Retype every line of text in the records below, keeping each one character for character, and leave the pictures out of your answer.

The records
◆ ◆ ◆
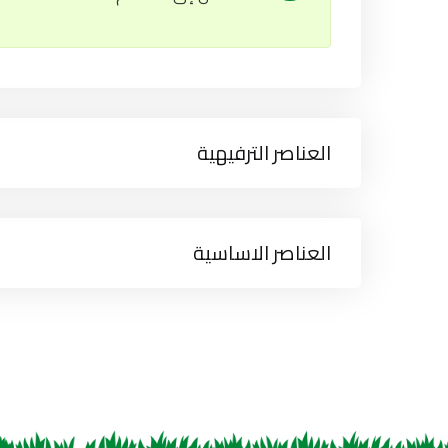
العناصر الترفيهية
العناصر الاساسية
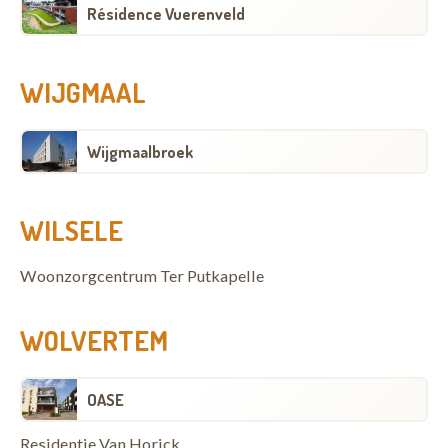
Résidence Vuerenveld
WIJGMAAL
Wijgmaalbroek
WILSELE
Woonzorgcentrum Ter Putkapelle
WOLVERTEM
OASE
Residentie Van Horick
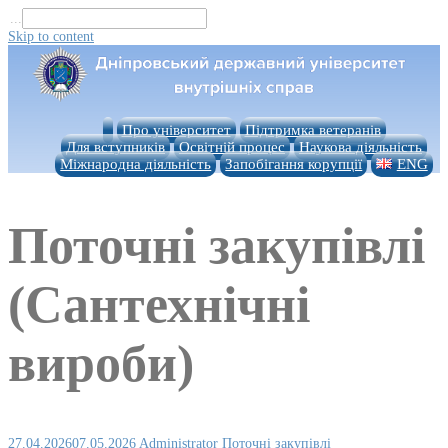
...
Skip to content
Про університет
Підтримка ветеранів
Для вступників
Освітній процес
Наукова діяльність
Міжнародна діяльність
Запобігання корупції
ENG
Поточні закупівлі
(Сантехнічні
вироби)
27.04.2026
07.05.2026
Administrator
Поточні закупівлі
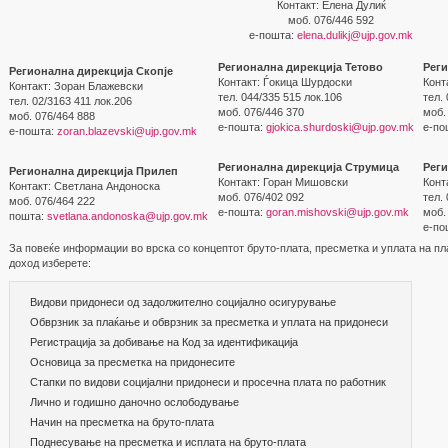
Контакт: Елена Дулиќ
моб. 076/446 592
е-пошта:
elena.dulikj@ujp.gov.mk
Регионална дирекција Тетово
Реги
Регионална дирекција Скопје
Контакт: Ѓокица Шурдоски
Конт
Контакт: Зоран Блажевски
тел. 044/335 515 лок.106
тел.
тел. 02/3163 411 лок.206
моб. 076/446 370
моб.
моб. 076/464 888
е-пошта:
gjokica.shurdoski@ujp.gov.mk
е-по
е-пошта:
zoran.blazevski@ujp.gov.mk
Регионална дирекција Струмица
Рег
Регионална дирекција Прилеп
Контакт: Горан Мишовски
Конт
Контакт: Светлана Андоноска
моб. 076/402 092
тел.
моб. 076/464 222
е-пошта:
goran.mishovski@ujp.gov.mk
моб.
пошта:
svetlana.andonoska@ujp.gov.mk
е-по
За повеќе информации во врска со концептот бруто-плата, пресметка и уплата на пл
доход изберете:
Видови придонеси од задолжително социјално осигурување
Обврзник за плаќање и обврзник за пресметка и уплата на придонеси
Регистрација за добивање на Код за идентификација
Основица за пресметка на придонесите
Стапки по видови социјални придонеси и просечна плата по работник
Лично и годишно даночно ослободување
Начин на пресметка на бруто-плата
Поднесување на пресметка и исплата на бруто-плата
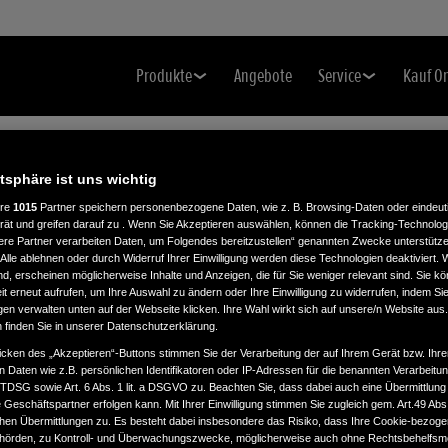
Produkte
Angebote
Service
Kauf O
atsphäre ist uns wichtig
ere
1015
Partner speichern personenbezogene Daten, wie z. B. Browsing-Daten oder eindeu
rät und greifen darauf zu . Wenn Sie Akzeptieren auswählen, können die Tracking-Technologi
ere Partner verarbeiten Daten, um Folgendes bereitzustellen“ genannten Zwecke unterstütze
Alle ablehnen oder durch Widerruf Ihrer Einwilligung werden diese Technologien deaktiviert.
ind, erscheinen möglicherweise Inhalte und Anzeigen, die für Sie weniger relevant sind. Sie k
.
t erneut aufrufen, um Ihre Auswahl zu ändern oder Ihre Einwilligung zu widerrufen, indem Sie
gen verwalten unten auf der Webseite klicken. Ihre Wahl wirkt sich auf unsere/n Website aus
n finden Sie in unserer Datenschutzerklärung.
icken des „Akzeptieren“-Buttons stimmen Sie der Verarbeitung der auf Ihrem Gerät bzw. Ihre
n Daten wie z.B. persönlichen Identifikatoren oder IP-Adressen für die benannten Verarbei
TTDSG sowie Art. 6 Abs. 1 lit. a DSGVO zu. Beachten Sie, dass dabei auch eine Übermittlung
Geschäftspartner erfolgen kann. Mit Ihrer Einwilligung stimmen Sie zugleich gem. Art.49 Abs.1
n Übermittlungen zu. Es besteht dabei insbesondere das Risiko, dass Ihre Cookie-bezog
örden, zu Kontroll- und Überwachungszwecke, möglicherweise auch ohne Rechtsbehelfsmö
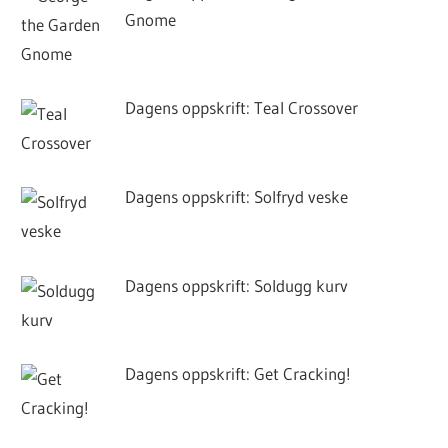
Gnome
Dagens oppskrift: Teal Crossover
Dagens oppskrift: Solfryd veske
Dagens oppskrift: Soldugg kurv
Dagens oppskrift: Get Cracking!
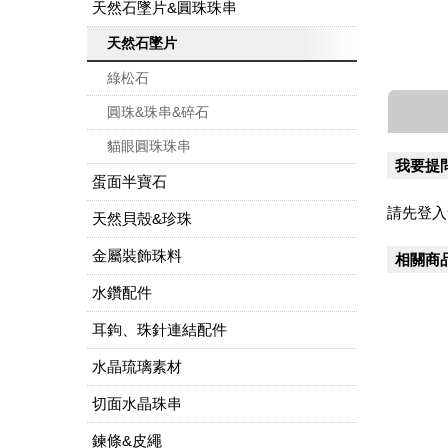
天然石墜片&圓珠珠串
天然石墜片
綠松石
圓珠&珠串&碎石
貓眼圓珠珠串
我要提
蛋面半寶石
請先登入
天然貝殼&珍珠
金屬裝飾珠料
相關商
水鑽配件
耳鉤、珠針連結配件
水晶琉璃素材
切面水晶珠串
鍊條&皮繩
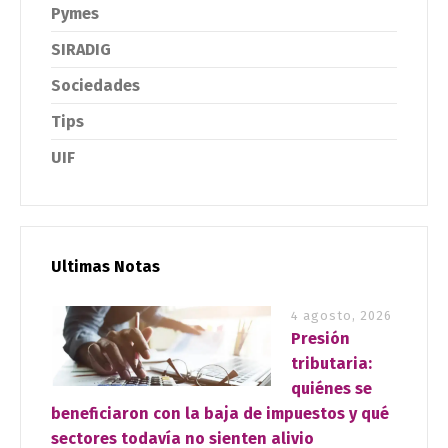
Pymes
SIRADIG
Sociedades
Tips
UIF
Ultimas Notas
4 agosto, 2026
Presión
tributaria:
quiénes se
beneficiaron con la baja de impuestos y qué
sectores todavía no sienten alivio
◆ ◆ ◆
Exercise output
العناصر الترفيهية
العناصر الاساسية
Résidence Vuerenveld
WIJGMAAL
Wijgmaalbroek
WILSELE
Woonzorgcentrum Ter Putkapelle
WOLVERTEM
OASE
Residentie Van Horick
...
Skip to content
Про університет
Підтримка ветеранів
Для вступників
Освітній процес
Наукова діяльність
Міжнародна діяльність
Запобігання корупції
ENG
Поточні закупівлі
(Сантехнічні
вироби)
27.04.2026
07.05.2026
Administrator
Поточні закупівлі
Контакт: Елена Дулиќ
моб. 076/446 592
е-пошта:
elena.dulikj@ujp.gov.mk
Регионална дирекција Тетово
Реги
Регионална дирекција Скопје
Контакт: Ѓокица Шурдоски
Конт
Контакт: Зоран Блажевски
тел. 044/335 515 лок.106
тел.
тел. 02/3163 411 лок.206
моб. 076/446 370
моб.
моб. 076/464 888
е-пошта:
gjokica.shurdoski@ujp.gov.mk
е-по
е-пошта:
zoran.blazevski@ujp.gov.mk
Регионална дирекција Струмица
Рег
Регионална дирекција Прилеп
Контакт: Горан Мишовски
Конт
Контакт: Светлана Андоноска
моб. 076/402 092
тел.
моб. 076/464 222
е-пошта:
goran.mishovski@ujp.gov.mk
моб.
пошта:
svetlana.andonoska@ujp.gov.mk
е-по
За повеќе информации во врска со концептот бруто-плата, пресметка и уплата на пл
доход изберете:
Видови придонеси од задолжително социјално осигурување
Обврзник за плаќање и обврзник за пресметка и уплата на придонеси
Регистрација за добивање на Код за идентификација
Основица за пресметка на придонесите
Стапки по видови социјални придонеси и просечна плата по работник
Лично и годишно даночно ослободување
Начин на пресметка на бруто-плата
Поднесување на пресметка и исплата на бруто-плата
Produkte
Angebote
Service
Kauf O
atsphäre ist uns wichtig
ere
1015
Partner speichern personenbezogene Daten, wie z. B. Browsing-Daten oder eindeu
rät und greifen darauf zu . Wenn Sie Akzeptieren auswählen, können die Tracking-Technologi
ere Partner verarbeiten Daten, um Folgendes bereitzustellen“ genannten Zwecke unterstütze
Alle ablehnen oder durch Widerruf Ihrer Einwilligung werden diese Technologien deaktiviert.
ind, erscheinen möglicherweise Inhalte und Anzeigen, die für Sie weniger relevant sind. Sie k
.
t erneut aufrufen, um Ihre Auswahl zu ändern oder Ihre Einwilligung zu widerrufen, indem Sie
gen verwalten unten auf der Webseite klicken. Ihre Wahl wirkt sich auf unsere/n Website aus
n finden Sie in unserer Datenschutzerklärung.
icken des „Akzeptieren“-Buttons stimmen Sie der Verarbeitung der auf Ihrem Gerät bzw. Ihre
n Daten wie z.B. persönlichen Identifikatoren oder IP-Adressen für die benannten Verarbei
TTDSG sowie Art. 6 Abs. 1 lit. a DSGVO zu. Beachten Sie, dass dabei auch eine Übermittlung
Geschäftspartner erfolgen kann. Mit Ihrer Einwilligung stimmen Sie zugleich gem. Art.49 Abs.1
n Übermittlungen zu. Es besteht dabei insbesondere das Risiko, dass Ihre Cookie-bezog
örden, zu Kontroll- und Überwachungszwecke, möglicherweise auch ohne Rechtsbehelfsmö
Gnome
Dagens oppskrift: Teal Crossover
Dagens oppskrift: Solfryd veske
Dagens oppskrift: Soldugg kurv
Dagens oppskrift: Get Cracking!
天然石墜片&圓珠珠串
天然石墜片
綠松石
圓珠&珠串&碎石
貓眼圓珠珠串
我要提
蛋面半寶石
請先登入
天然貝殼&珍珠
金屬裝飾珠料
相關商
水鑽配件
耳鉤、珠針連結配件
水晶琉璃素材
切面水晶珠串
鍊條&皮繩
Pymes
SIRADIG
Sociedades
Tips
UIF
Ultimas Notas
4 agosto, 2026
Presión
tributaria:
quiénes se
beneficiaron con la baja de impuestos y qué
sectores todavía no sienten alivio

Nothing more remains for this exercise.